Dear Friends,

I have this there discrete stochastic vector

$\displaystyle P(X=x, Y=y) = \left\{ \begin{array}{cccc} \frac{1}{3} \cdot e^{-\lambda} \frac{\lambda^y}{y!} \mbox{x \in {-1,0,1} $\mathrm{and}$ y \in {0,1,\ldots}} \\ 0 \mbox{elsewhere.} \end{array}$

where $\displaystyle \lambda>0$

My question I know that $\displaystyle \sum_{n=0}^{\infty} e^{-\lambda} \frac{\lambda^n}{n!} = 1$

But does $\displaystyle \sum_{n=0}^{\infty} \frac{1}{3} e^{-\lambda} \frac{\lambda^n}{n!} = 1$ also do this??

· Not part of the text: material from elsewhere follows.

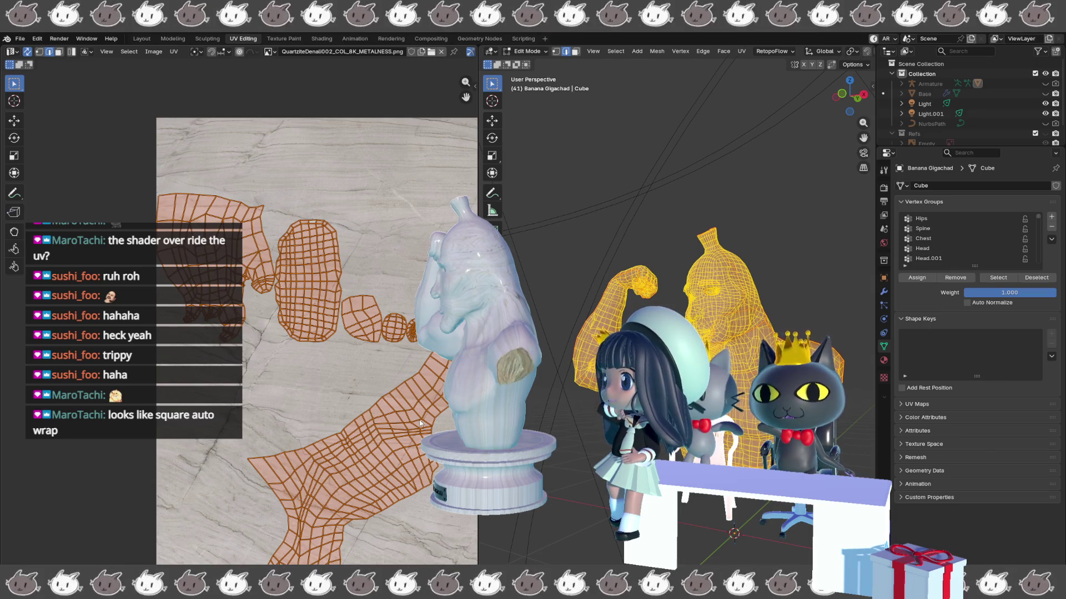
scroll(251, 396, "up", 4)
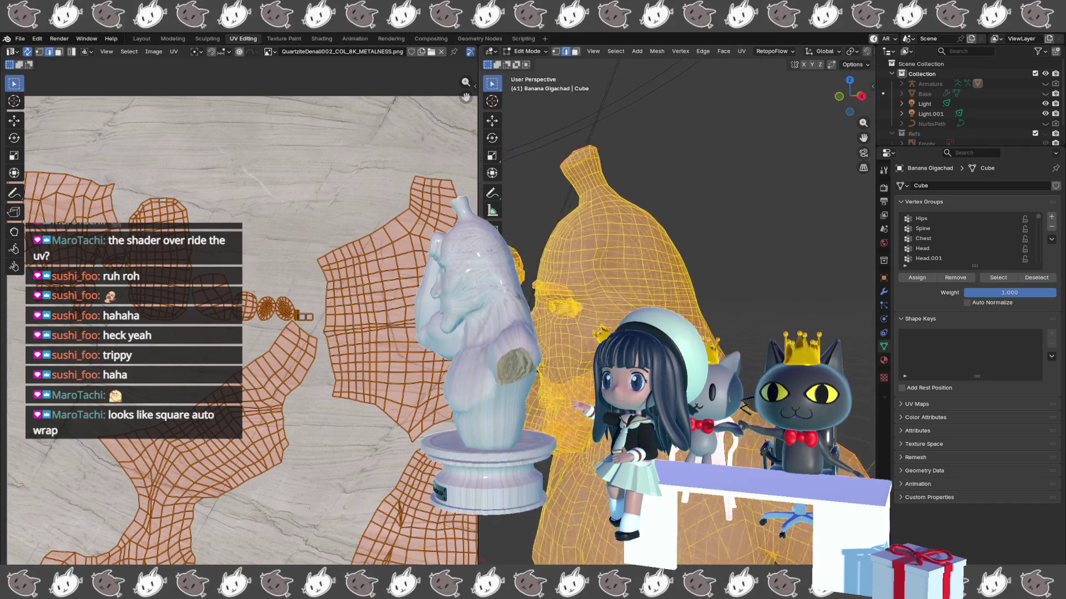
key("Tab")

If yes this doen't this prove that

$\displaystyle P(X=x) = \left\{\begin{array}{ccx} \frac{1}{3} \mbox{x \in {-1,0,1}} \\ 0 & \mathrm{elsewhere.} \end{array}$

and

$\displaystyle P(Y=y) = \left\{ \begin{array}{cccc} e^{-\lambda} \frac{\lambda^y}{y!} \mbox{y \in {0,1,\ldots}} \\ 0 \mbox{elsewhere.} \end{array}$

are the probability functions P_x and P_y for X and Y respectively??

Sincerely Yours and God bless You all

Billy

p.s. Is latex broken here? I heard that one had to use , but if I do that I get a post then build arrays error! Therefore I use . Hope thats allright.